I am writing this article on our way to our happy place in the South Island of New Zealand. This must be our tenth or twelfth visit to this region, but it has been nearly three years since we have visited. I miss our mountains and lakes.
Despite having been so often we have never been tempted to buy property in the locale, though we have had plenty of opportunities to do so. We first visited Wanaka for example in 1986, when you could buy lakefront property for way less than a suburban bedsit in Wollongong.
Other than it just being not on our agenda, the major reason has been that this is a “sometimes” thing for us, we have no aspirations to move here though we could live comfortably and happily quite easily. We prefer to treat our albeit regular visits as just that, a visit which we enjoy immensely, that is an enjoyable experience, but one which we look forward to before our departure, and look back fondly on our return home. It is not a permanent thing.
Good friends of ours purchased rural acreage many years ago, and consistently spent EVERY weekend there. One of their children now calls the farm home.
The point of all of this ramble is that you don’t have to own a little piece of paradise to enjoy it. If as we do with New Zealand, your visits are short and intermittent it usually makes more sense economically to either rent a place, or stay in a hotel, regardless of the expense. Ownership of property anywhere in the world usually costs much more than a weeks accommodation in the finest hotel in town, simply because you are not paying for the hotel room all year, whether you are staying there or not. On the other hand, the more regular your visits become, the more viable it is to purchase a property in your Happy Place. Long days spent looking in the Real Estate agents window will not help you to make the right decision, some time with a calculator and a pen can often help. An independent viewpoint from a friend or trusted adviser can also be of benefit, it takes the emotion out of it.
One of the advantages of owning rather than renting is that you can have all of your stuff available without having to bring it with you. Boogie boards, beach umbrellas, ski gear, gumboots, whatever it might be, are always best when accessible when you want to use them, and if like me you can be a forgetful soul, they are often left at home when you walk out for your day at the beach – they are also a pain to pack and transport. The disadvantage is that you are tied to one location, We love to travel around on our trips to New Zealand, staying a night or two here and there, then moving on. It is much the same when we holiday in Australia.

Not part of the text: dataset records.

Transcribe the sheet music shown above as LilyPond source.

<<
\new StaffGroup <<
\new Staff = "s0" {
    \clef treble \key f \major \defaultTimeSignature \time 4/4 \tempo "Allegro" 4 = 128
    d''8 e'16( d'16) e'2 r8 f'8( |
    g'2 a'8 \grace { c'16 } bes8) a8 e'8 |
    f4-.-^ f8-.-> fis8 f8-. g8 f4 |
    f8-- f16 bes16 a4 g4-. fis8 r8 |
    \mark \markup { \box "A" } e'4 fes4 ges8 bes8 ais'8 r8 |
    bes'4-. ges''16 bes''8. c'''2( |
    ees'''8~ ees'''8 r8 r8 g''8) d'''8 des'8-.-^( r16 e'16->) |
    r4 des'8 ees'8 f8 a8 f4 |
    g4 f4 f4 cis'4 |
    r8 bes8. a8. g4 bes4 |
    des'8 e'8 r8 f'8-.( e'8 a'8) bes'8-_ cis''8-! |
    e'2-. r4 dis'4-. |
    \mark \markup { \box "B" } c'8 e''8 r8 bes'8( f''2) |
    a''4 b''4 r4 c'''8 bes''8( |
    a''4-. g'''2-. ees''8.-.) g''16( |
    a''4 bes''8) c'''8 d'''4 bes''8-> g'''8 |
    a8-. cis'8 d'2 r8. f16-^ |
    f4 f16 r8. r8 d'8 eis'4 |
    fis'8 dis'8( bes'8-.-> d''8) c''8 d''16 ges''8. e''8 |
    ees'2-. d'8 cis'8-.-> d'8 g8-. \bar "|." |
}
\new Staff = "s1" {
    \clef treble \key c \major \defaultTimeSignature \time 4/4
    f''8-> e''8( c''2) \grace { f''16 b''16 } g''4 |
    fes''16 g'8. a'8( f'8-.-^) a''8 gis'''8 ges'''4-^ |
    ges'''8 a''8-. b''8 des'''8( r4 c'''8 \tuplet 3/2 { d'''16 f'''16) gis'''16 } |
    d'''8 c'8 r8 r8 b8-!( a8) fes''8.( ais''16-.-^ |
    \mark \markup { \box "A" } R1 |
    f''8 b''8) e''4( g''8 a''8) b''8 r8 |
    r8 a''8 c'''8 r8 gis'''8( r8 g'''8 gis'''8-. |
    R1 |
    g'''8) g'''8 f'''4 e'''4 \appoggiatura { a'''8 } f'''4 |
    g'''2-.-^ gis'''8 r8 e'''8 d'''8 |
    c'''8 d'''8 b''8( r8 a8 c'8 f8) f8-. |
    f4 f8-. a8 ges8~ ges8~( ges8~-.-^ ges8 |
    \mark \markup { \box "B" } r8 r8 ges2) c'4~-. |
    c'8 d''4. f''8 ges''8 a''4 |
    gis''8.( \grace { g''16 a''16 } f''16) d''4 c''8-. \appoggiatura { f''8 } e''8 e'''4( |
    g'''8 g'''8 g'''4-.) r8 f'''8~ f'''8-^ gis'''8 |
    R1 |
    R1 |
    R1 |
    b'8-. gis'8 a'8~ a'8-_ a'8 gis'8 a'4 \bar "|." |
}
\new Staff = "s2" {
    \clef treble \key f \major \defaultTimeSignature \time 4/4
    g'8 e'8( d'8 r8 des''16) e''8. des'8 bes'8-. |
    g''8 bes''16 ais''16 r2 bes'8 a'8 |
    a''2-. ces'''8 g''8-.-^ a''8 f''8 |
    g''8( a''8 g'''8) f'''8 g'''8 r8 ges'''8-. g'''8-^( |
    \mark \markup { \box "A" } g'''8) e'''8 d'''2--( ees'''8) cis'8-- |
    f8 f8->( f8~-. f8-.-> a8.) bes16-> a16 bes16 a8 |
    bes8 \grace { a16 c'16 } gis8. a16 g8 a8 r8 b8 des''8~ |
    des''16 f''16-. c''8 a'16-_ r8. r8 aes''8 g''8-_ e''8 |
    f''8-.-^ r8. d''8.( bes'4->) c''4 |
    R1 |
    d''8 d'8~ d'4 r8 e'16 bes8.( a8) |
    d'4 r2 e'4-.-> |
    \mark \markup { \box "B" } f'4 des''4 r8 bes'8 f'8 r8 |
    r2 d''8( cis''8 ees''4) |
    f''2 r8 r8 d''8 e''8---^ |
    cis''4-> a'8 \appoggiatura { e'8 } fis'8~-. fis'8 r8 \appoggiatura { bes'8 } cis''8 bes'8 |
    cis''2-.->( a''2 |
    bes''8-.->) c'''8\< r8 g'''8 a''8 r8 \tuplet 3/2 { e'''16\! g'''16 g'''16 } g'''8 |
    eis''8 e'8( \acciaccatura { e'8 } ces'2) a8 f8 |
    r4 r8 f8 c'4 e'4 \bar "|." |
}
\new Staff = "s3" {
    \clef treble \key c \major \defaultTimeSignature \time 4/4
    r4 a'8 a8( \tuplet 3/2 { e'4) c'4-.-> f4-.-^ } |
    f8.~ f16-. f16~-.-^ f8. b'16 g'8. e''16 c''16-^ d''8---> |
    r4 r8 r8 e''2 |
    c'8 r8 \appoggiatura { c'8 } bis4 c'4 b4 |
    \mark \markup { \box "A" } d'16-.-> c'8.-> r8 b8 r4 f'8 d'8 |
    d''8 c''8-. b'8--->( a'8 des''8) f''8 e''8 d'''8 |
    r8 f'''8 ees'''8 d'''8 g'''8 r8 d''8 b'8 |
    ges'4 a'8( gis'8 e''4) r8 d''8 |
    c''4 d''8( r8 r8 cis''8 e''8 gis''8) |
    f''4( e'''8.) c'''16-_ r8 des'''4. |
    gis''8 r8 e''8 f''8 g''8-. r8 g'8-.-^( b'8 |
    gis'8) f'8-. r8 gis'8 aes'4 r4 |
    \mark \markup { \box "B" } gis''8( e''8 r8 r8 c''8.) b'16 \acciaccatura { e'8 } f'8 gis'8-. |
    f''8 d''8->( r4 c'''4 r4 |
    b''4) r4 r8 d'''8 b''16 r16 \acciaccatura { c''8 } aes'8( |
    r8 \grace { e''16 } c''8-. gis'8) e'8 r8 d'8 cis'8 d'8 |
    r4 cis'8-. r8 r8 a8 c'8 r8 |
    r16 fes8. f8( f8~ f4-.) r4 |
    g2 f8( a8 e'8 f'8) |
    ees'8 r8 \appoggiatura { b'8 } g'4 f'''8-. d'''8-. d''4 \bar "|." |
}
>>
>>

Not all decisions are economic ones of course, but speaking from experience, as families grow larger, both in physical size and in number, the opportunity to spend some time at a really large beachfront home where everyone can come together and enjoy both the location and each other’s company can be quite appealing. The cost of building and owning such a place can be prohibitive, and indeed, the cost of renting it might also give you nosebleeds, but spread across the number of family members, it is often affordable, at least somewhat. I am not going to tell you where my favourite South Coast location is of course, because you might beat me to the punch when booking.
Before you take the plunge and ruin your happy place by owning part of it, consider what it is that makes it perfect, how often you are likely to visit, and what the availability of alternative places to stay is. You might find that buying a place is the best alternative for you, but it is not the only way.